Kutipan Teks>
_ _ _

Tradisi Baayun Maulid, Akulturasi dan Sisi Lain Perayaan Maulid Nabi

Oleh: Matroni el-Moezany*

Kelahiran Nabi Muhammad SAW merupakan salah satu nikmat terbesar bagi umat Islam. Berkaitan dengan hal tersebut, setiap tanggal 12 Rabiul Awwal, umat Islam nusantara mempunyai tradisi yang unik dan khusus untuk menyambut hari kelahiran Nabi Muhammad SAW di Kalimantan Selatan dikenal upacara Baayun Mulud.
Hal menarik yang perlu kita angkat dalam kegiatan ini adalah apakah Baayun Maulid sebagai kegiatan ritual ataukah prosesi budaya? Jika kita menyebutnya ritual Baayun Maulid, berarti ia terkait dengan paham, ajaran, keyakinan suatu agama, yang memiliki konsekuensi tertentu bagi mereka yang melaksanakan atau tidak melaksanakannya, tetapi jika kita menyebutnya prosesi budaya, maka ia hanyalah sebuah kegiatan budaya yang sudah mentradisi, membumi dan biasa dilakukan oleh suatu kelompok masyarakat.
Selama ini kita merayakan Maulid Nabi Muhammad hanya sebatas shalawatan, rebutan buah-buahan seperti yang terjadi di Sumenep, Madura, jadi anak-anak atau bayi tidak bisa memperingati hari Maulid. Tapi lain halnya di Banjarmasin yang sejak dulu menjadi tradisi turun temurun, sampai memiliki nama tradisi yang khas yaitu Baayun Maulid. Proses tradisi tersebut diayun langsung oleh masing-masing ibunya dengan tujuan untuk mendapatkan keberkahan dan kemuliaan Nabi Muhammad SAW yang lahir pada bulan Maulud.
Bayi dimasukkan dalam ayunan dari tapih bahalai (kain batik panjang) sebanyak tiga lapis. Di atas ayunan, diberi hiasan selendang warna warni dan janur. Bayi-bayi itu kemudian diayun sambil dialunkan puji-pujian kepada Nabi Muhammad SAW. Dulu tradisi ini hanya diselenggarakan di kampung-kampung. Namun dengan perkembangan budaya dan keilmuan, kini sebagian masyarakat Kalsel melaksanakannya dalam skala yang cukup besar pada beberapa tempat.

_ _ _

Daftar Baris>
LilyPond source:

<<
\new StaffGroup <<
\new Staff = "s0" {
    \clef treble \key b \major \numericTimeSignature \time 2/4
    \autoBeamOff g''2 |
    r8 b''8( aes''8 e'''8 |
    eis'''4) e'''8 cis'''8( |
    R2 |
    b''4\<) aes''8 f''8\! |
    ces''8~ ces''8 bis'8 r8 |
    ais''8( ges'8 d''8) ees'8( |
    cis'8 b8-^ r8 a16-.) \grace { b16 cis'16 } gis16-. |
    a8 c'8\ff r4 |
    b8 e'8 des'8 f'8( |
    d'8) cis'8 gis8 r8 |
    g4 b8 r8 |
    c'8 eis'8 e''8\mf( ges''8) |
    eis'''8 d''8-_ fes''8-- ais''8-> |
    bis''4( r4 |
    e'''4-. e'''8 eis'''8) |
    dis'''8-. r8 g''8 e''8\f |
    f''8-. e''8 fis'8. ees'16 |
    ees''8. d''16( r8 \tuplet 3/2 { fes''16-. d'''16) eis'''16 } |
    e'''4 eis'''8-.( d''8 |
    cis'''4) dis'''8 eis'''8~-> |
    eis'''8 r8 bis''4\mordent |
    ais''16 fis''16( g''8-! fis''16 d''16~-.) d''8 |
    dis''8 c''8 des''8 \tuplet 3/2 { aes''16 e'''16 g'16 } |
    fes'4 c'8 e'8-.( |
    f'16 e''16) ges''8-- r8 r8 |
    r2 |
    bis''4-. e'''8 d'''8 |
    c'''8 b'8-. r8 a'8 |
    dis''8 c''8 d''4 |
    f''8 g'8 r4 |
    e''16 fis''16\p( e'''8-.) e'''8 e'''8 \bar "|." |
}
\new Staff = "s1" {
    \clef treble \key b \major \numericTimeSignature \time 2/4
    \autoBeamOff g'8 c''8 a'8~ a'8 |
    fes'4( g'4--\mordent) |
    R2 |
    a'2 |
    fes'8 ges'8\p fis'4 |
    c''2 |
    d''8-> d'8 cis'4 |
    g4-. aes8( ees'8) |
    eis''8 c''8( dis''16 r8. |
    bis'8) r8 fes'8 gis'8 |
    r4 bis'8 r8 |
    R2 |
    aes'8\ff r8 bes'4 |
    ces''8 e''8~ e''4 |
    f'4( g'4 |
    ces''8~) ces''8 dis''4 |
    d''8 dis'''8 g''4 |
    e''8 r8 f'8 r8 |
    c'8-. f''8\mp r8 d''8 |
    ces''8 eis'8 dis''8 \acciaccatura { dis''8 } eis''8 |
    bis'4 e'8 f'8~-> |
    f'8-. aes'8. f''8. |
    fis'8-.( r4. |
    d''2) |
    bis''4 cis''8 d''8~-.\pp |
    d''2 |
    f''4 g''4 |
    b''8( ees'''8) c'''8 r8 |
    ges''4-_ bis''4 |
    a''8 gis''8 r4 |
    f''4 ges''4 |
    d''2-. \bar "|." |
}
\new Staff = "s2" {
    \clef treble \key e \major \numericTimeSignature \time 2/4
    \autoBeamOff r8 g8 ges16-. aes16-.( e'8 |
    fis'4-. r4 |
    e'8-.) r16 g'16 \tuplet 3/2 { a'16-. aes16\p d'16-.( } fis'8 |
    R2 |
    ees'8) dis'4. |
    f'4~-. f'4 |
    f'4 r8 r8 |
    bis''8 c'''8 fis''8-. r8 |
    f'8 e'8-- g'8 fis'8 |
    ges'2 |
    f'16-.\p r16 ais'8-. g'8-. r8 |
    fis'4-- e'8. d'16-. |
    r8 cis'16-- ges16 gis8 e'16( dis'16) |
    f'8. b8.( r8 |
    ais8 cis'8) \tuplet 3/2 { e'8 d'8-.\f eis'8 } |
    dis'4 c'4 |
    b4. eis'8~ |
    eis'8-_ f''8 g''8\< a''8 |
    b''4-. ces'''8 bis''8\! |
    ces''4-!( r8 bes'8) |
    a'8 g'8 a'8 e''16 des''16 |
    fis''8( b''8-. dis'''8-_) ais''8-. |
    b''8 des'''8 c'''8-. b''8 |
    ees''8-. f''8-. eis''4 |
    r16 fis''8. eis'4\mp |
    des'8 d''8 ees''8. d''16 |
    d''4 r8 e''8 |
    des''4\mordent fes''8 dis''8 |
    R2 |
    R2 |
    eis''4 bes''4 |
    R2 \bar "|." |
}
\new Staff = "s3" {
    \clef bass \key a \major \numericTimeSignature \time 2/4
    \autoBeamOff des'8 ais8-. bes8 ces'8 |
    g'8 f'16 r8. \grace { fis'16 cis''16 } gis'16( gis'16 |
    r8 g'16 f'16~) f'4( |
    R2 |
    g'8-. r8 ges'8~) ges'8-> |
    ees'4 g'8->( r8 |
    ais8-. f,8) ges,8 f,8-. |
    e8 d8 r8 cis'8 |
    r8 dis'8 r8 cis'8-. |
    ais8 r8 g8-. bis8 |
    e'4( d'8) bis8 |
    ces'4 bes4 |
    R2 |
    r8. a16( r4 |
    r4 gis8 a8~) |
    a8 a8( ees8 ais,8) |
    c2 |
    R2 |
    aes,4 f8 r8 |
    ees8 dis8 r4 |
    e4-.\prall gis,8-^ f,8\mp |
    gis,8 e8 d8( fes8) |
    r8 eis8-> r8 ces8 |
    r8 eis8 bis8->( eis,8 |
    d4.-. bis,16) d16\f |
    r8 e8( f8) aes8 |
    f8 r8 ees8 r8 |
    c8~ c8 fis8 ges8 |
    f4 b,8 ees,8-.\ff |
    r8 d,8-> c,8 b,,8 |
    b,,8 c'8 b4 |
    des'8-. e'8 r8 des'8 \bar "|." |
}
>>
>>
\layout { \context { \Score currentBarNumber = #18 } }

_ _ _

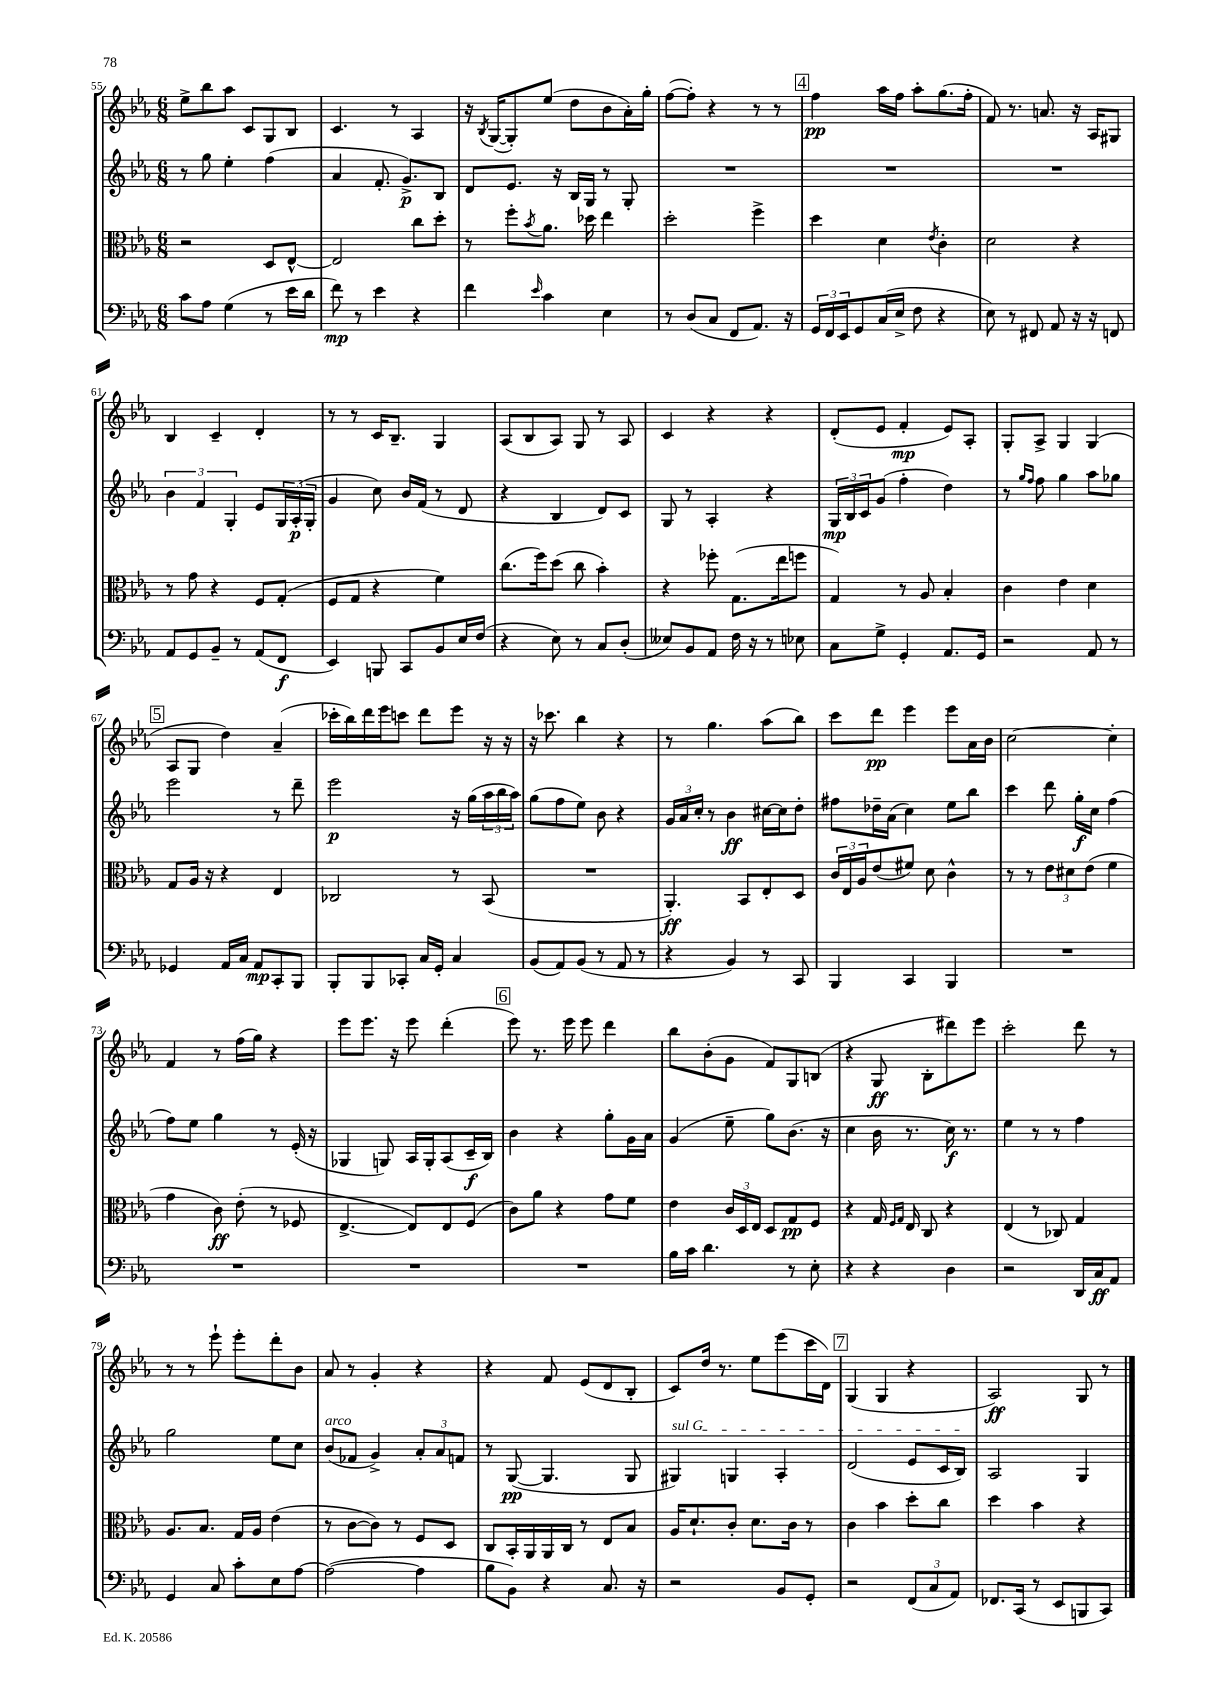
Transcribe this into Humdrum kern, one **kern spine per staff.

_ _ _

Tugas A>
Menurut tulisan tentang Baayun Maulid, ayunan bayi dibuat dari kain apa dan berapa lapis?
Tugas B>
Teruskan tulisan tentang Baayun Maulid mulai dari akhir bagian yang ada.

Jawaban A>
Ayunannya dibuat dari tapih bahalai (kain batik panjang) sebanyak tiga lapis.

Jawaban B>
Jadi tidak heran kalau tradisi tersebut berhasil tercatat masuk dalam rekor Museum Dunia Indonesia (MURI) karena diikuti 1.544 peserta, mulai bari dari umur empat hari hingga orang tua berumur 75 tahun. Inilah tradisi unik yang lestari hingga sekarang. Tradisi Baayun Maulid ini bisa bertahan dengan baik karena menjadi bagian dari kehidupan masyarakat Banjar. Jadi tidak heran kalau sampai sekarang tradisi budaya yang hidup seperti ini bisa menjadi daya tarik wisata budaya Kalsel, dan sejumlah obyek wisata alam.
Tradisi sebenarnya berasal dari masyarakat Dayak pada waktu itu, setelah masuk kewilayah Kalimantan Selatan pada waktu itu Islam baru masuk di Kerajaan Banjar yang dipimpin oleh Sultan Suriansyah, kegiatan itu kemudian dilangsung dengan membacakan syair-syair Maulid Nabi Muhammad SAW.
Sebagai sebuah tradisi yang setiap tahun digelar, Baayun Maulid ini sarat dengan makna sejarah, nilai filosofis, akulturasi, dan prosesi budaya yang unik untuk dikaji secara komprehensif. Akulturasi inilah kemudian menjadi tradisi yang terjadi secara damai dan harmonis serta menjadi substansi yang berbeda dengan sebelumnya, karena ia berubah dan menjadi tradisi baru yang bernafaskan Islam.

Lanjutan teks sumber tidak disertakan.